I sitll let her go and kept her secret, though. Mostly because I’ve thrown people to the metaphorical wolves for less and because I’m impressed with the sheer nerve it takes to stand there and scream about the greater good right after your human sacrifice has basically proven a very big weakness in your work simply by retaliating faster than the constellations could predict.

Well, that and also to put one over the Observatory and Shoshanna.

Yeah, the astronomers were almost certainly lying. Which is weird, because they definitely seem to study the false stars?
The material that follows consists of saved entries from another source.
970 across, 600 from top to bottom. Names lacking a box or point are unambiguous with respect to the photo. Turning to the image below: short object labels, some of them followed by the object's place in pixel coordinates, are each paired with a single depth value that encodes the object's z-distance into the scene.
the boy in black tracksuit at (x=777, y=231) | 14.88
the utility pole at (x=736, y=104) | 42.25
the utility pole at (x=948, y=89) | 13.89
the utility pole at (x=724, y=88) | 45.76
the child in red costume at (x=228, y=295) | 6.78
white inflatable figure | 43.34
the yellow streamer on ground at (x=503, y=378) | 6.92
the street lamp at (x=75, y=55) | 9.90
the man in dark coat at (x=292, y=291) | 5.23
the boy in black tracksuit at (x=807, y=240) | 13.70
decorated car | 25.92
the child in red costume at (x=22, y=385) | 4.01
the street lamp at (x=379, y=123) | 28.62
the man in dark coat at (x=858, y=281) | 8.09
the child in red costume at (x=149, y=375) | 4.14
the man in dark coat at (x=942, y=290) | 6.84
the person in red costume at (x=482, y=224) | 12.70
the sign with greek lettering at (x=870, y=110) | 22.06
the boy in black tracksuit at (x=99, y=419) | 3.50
@Hattington: her point was surprisingly valid, if you ask me. And there is some validity to the whole thing, given that she clearly was a sort of revolutionary. Maybe she was hoping that the player was of a similar mindset.

I’ve arrived to the Amber Chamber and just rescued the trembling man from becoming a Starved Man. Having read the echoes from people who’ve taken both options, I know that there are two prisoners that are in immediate peril. What I didn’t know was that you have a quality that measures the ammount of help you offer your fellow prisoners, and that you have the option to choose to be eaten as a last-minute change from the plan of becoming one of your captors. Now, I REALLY want to see what happens when you pick the Light Fingers option by trying to argue you’re already one of them. However, if I’m able to switch to the feeding platform and rescue the other prisoner as well, I’m going for that option instead. So, does anyone know if both prisoners can be rescued by visiting both options?

You can.
[li]
edited by Doc Webb on 6/29/2018

If you haven’t angered the Starved Men, the first prisoner will be unscathed, and the second will be saved but injured. You can then return to the rest of the prisoners if you so choose and save them also.
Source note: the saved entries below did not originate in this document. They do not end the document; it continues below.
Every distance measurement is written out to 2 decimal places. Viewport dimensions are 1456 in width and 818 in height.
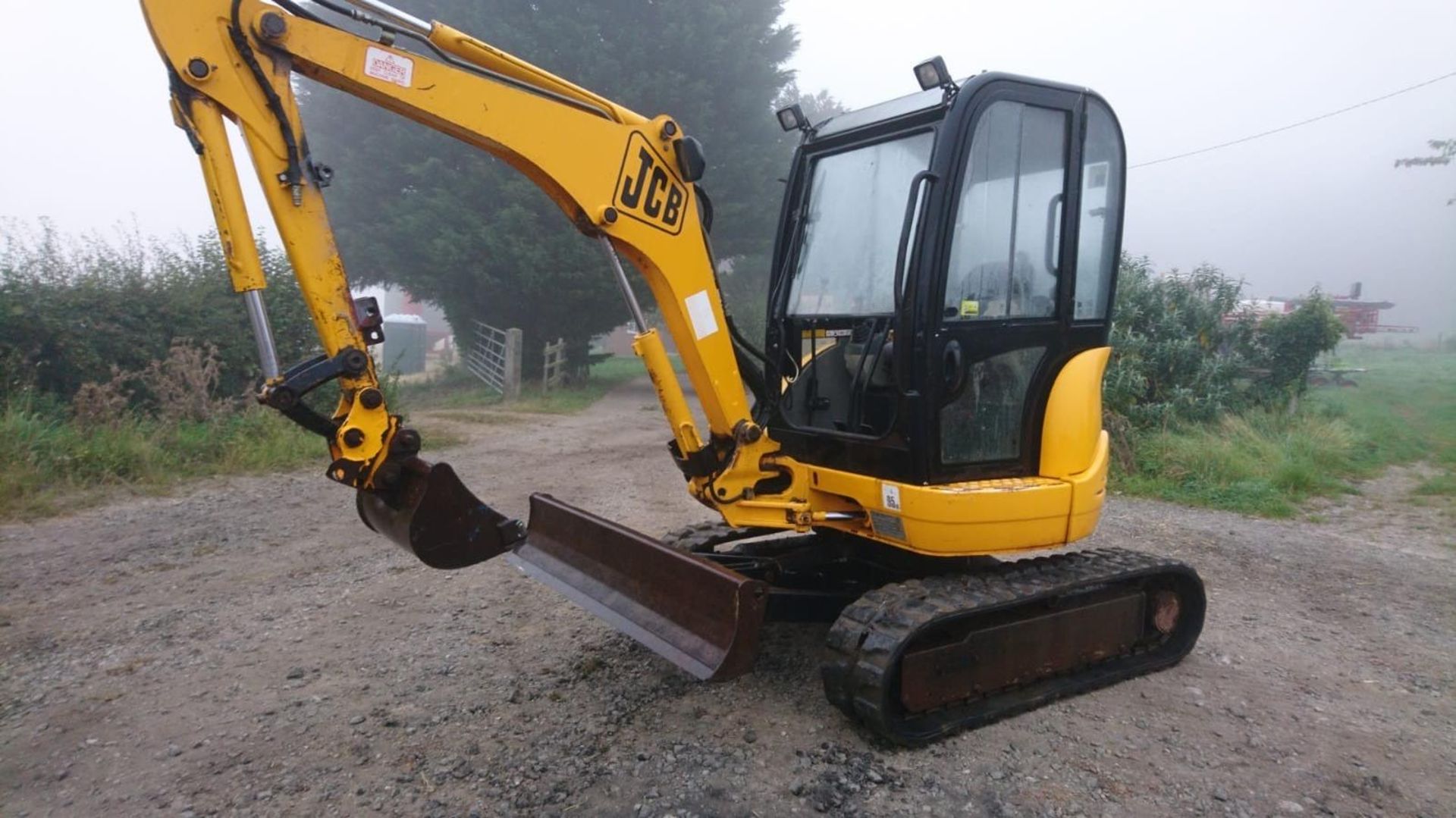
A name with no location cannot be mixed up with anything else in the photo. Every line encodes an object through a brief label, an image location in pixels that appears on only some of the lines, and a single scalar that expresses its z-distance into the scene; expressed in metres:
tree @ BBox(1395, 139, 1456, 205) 21.25
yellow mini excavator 3.22
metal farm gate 16.62
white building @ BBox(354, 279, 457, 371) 23.97
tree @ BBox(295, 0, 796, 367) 16.58
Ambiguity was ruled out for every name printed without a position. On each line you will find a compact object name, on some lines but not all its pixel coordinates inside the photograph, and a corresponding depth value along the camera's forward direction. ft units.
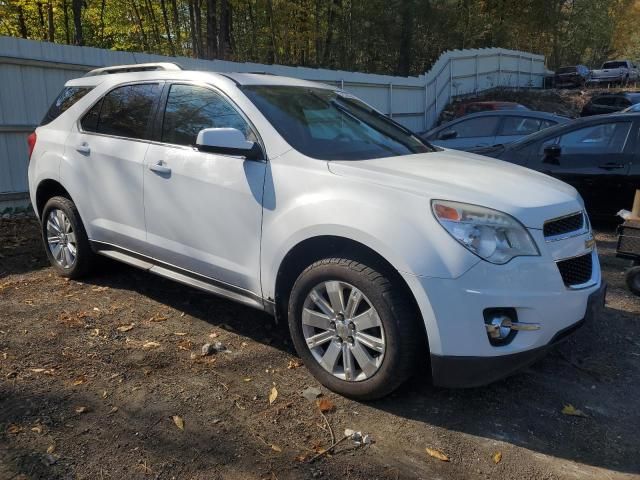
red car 52.30
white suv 9.73
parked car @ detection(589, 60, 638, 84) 121.70
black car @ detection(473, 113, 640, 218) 22.81
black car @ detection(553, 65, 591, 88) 115.03
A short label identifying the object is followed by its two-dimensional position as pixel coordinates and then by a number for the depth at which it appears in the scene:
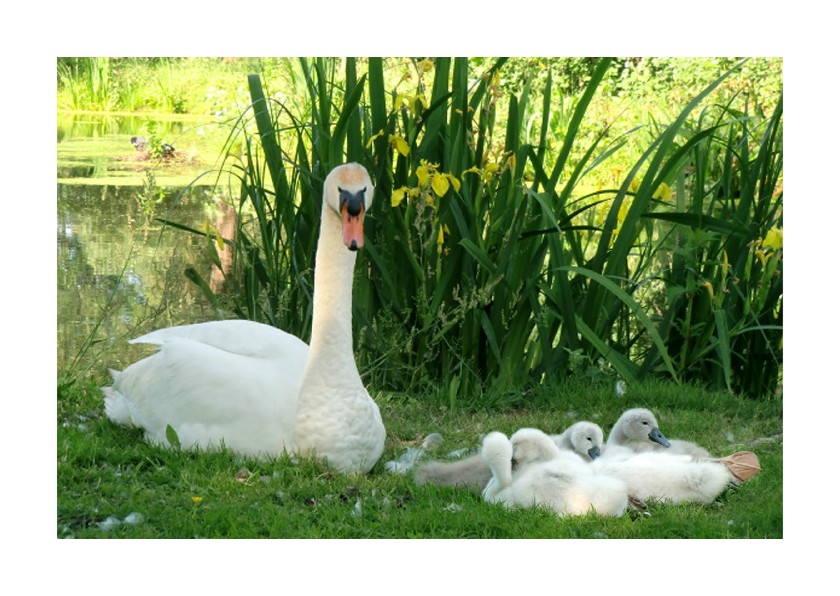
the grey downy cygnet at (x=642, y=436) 4.38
I ended up letting her go not for the sake of science, but because the constables report to the Ministry of Public Decency. If her predictions are as accurate as her notes looked, turning her in might have given that predictive power to any number of unsavory authority figures up to and including the Masters. I do wish I’d known I could take her notes separately afterward; I’d probably have chosen to turn her in, but keep the notes secret.

Wonderful story, wonderful location, felt like an actual adventure, atmospheric, and like the rat-catcher, especially Neathy. These two stories together really give you a sense of the wilderness that surrounds the city of London. Well done!